The most obvious analogy -- one that Figgis, a former professional musician and composer of the film's score, invokes and that leaps to mind almost instantly when watching the movie -- is musical. While a symphonic score involves numerous parts playing simultaneously, there is generally one particular melodic line to which our ears are directed. There were other musical elements in the movie's creation. There is no screenplay credit: Figgis only takes a story credit. He claims to have laid out the "script" using musical notation, with bars representing minutes. He specified certain moments when characters had to be at certain spots or where two or more of the cameras' views would intersect. Within that structure and the basic story, he allowed the actors to improvise. For two weeks, they shot a different complete run-through every afternoon; the resulting film is simply one of the 15 resulting versions. (Imagine the possibilities for the DVD!)

It's an awesome accomplishment in terms of choreography and direction, though in some ways not quite so unheard of. The mechanics of the feat resemble nothing so much as the production of live television dramas from the Golden Age, when directors had to coordinate multiple cameras on the fly in real time and in a confined space. The difference is that in TV, images from only one camera would be shown at a time, giving the other cameramen an opportunity to set up their next shots.

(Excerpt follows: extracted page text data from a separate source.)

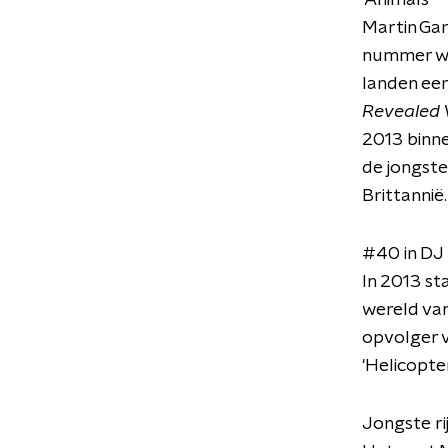
'Animals'
Martin Gar
nummer wor
landen een
Revealed 
2013 binne
de jongste
Brittannië.
#40 in DJ
In 2013 st
wereld van
opvolger v
'Helicopte
Jongste ri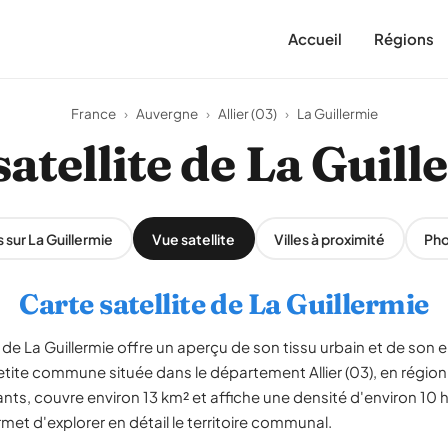
Accueil
Régions
France
›
Auvergne
›
Allier (03)
›
La Guillermie
satellite de La Guill
s sur La Guillermie
Vue satellite
Villes à proximité
Pho
Carte satellite de La Guillermie
de La Guillermie offre un aperçu de son tissu urbain et de son 
petite commune située dans le département Allier (03), en rég
ts, couvre environ 13 km² et affiche une densité d'environ 10 h
met d'explorer en détail le territoire communal.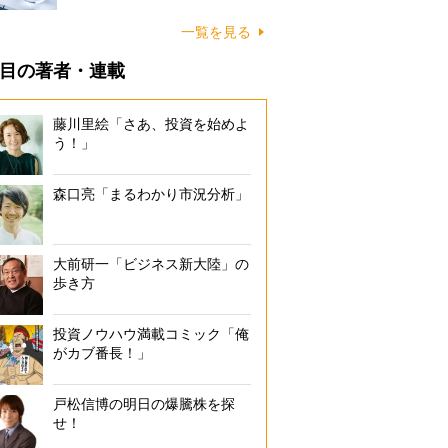
一覧を見る
目の著者・連載
藤川里絵「さあ、投資を始めよ
う！」
森口亮「まるわかり市況分析」
大前研一「ビジネス新大陸」の
歩き方
投資ノウハウ満載コミック「俺
がカブ番長！」
戸松信博の明日の爆騰株を探
せ！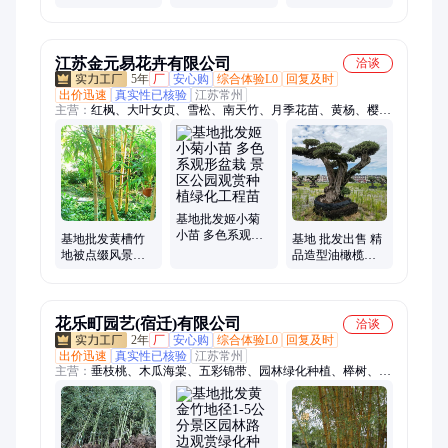
化环境
小区园林路边点
皮木瓜耐寒工程
缀绿化工程
绿化花灌木基地
批发
江苏金元易花卉有限公司
洽谈
5年
厂
安心购
综合体验L0
回复及时
出价迅速
真实性已核验
江苏常州
主营：
红枫、大叶女贞、雪松、南天竹、月季花苗、黄杨、樱
花、碧桃、精品桂花、梅花、锦带、鸢尾、造型月季、进口品
种、栀子花、石楠、金森女贞、苔草、荷花、草坪草皮、金叶水
腊、紫薇、地被菊、黄金枸骨
基地批发姬小菊
小苗 多色系观形
基地批发黄槽竹
基地 批发出售 精
盆栽 景区公园观
地被点缀风景造
品造型油橄榄树
赏种植绿化工程
景园林观赏竹 庭
景观行道风景树
苗
院小区公园绿化
盆景 常绿乔木 规
种植
格全
花乐町园艺(宿迁)有限公司
洽谈
2年
厂
安心购
综合体验L0
回复及时
出价迅速
真实性已核验
江苏常州
主营：
垂枝桃、木瓜海棠、五彩锦带、园林绿化种植、榉树、绣
线菊、鼠尾草、女贞、黄杨、红叶石楠、桂花、天鹅绒紫薇、地
被菊、北美海棠、美人蕉、红枫、月季、苔草、大叶黄杨、荷
花、红瑞木、水蜡、火棘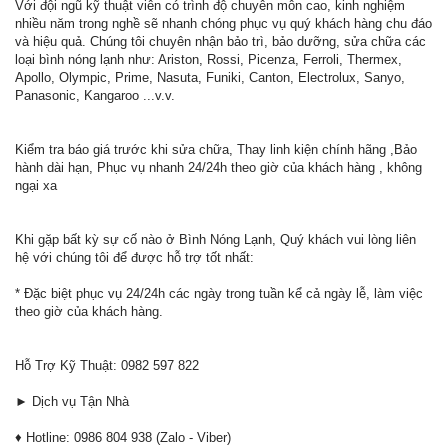
Với đội ngũ kỹ thuật viên có trình độ chuyên môn cao, kinh nghiệm
nhiều năm trong nghề sẽ nhanh chóng phục vụ quý khách hàng chu đáo
và hiệu quả. Chúng tôi chuyên nhận bảo trì, bảo dưỡng, sửa chữa các
loại bình nóng lạnh như: Ariston, Rossi, Picenza, Ferroli, Thermex,
Apollo, Olympic, Prime, Nasuta, Funiki, Canton, Electrolux, Sanyo,
Panasonic, Kangaroo ...v.v.
Kiểm tra báo giá trước khi sửa chữa, Thay linh kiện chính hãng ,Bảo
hành dài hạn, Phục vụ nhanh 24/24h theo giờ của khách hàng , không
ngại xa
Khi gặp bất kỳ sự cố nào ở Bình Nóng Lạnh, Quý khách vui lòng liên
hệ với chúng tôi để được hỗ trợ tốt nhất:
* Đặc biệt phục vụ 24/24h các ngày trong tuần kể cả ngày lễ, làm việc
theo giờ của khách hàng.
Hỗ Trợ Kỹ Thuật: 0982 597 822
► Dịch vụ Tận Nhà
♦ Hotline: 0986 804 938 (Zalo - Viber)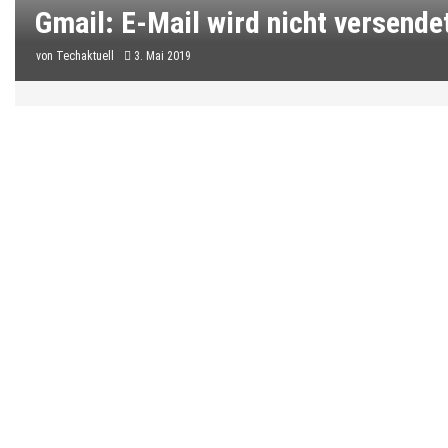
Gmail: E-Mail wird nicht versende
von
Techaktuell
3. Mai 2019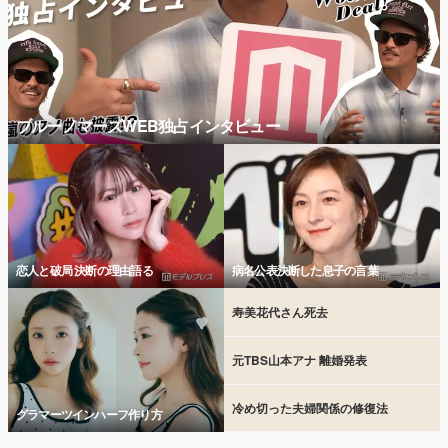
ブルーノマーズWEB独占インタビュー
恋人と破局 決断の理由語る
病名公表決断した息子の言葉
寿美花代さん死去
元TBS山本アナ 離婚発表
冷め切った夫婦関係の修復法
グラマーツインハーフ作り方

Here, the cameramen never had the luxury of any down time.

So simply for its technical freshness, Time Code is eminently watchable, once you get used to the multiple-image composition. But it would be wrong to suggest that this novelty is the film's sole virtue. Despite the temptation to separate completely the technical aspects from the "content," it would be a disservice to do so.

While the story itself may be thin, Figgis' technique allowed the actors to become truly absorbed in their roles, recapturing one of the virtues of stage performance most commonly lost on the big screen. And it provides a theatrical sense of closeness, as though we are bystanders in the midst of the action, only barely managing not to be noticed by the characters.

Not surprisingly, the excellent Skarsgard gives the most compelling performance, but Burrows, whose biggest exposure has been in the action films Deep Blue Sea and Wing Commander, reaches a similar intensity. The reality of the whole setup is convincing enough that, beyond those two, it's hard to single out particular performances. In the best sense, it appears as though we're simply surrounded by a group of real people.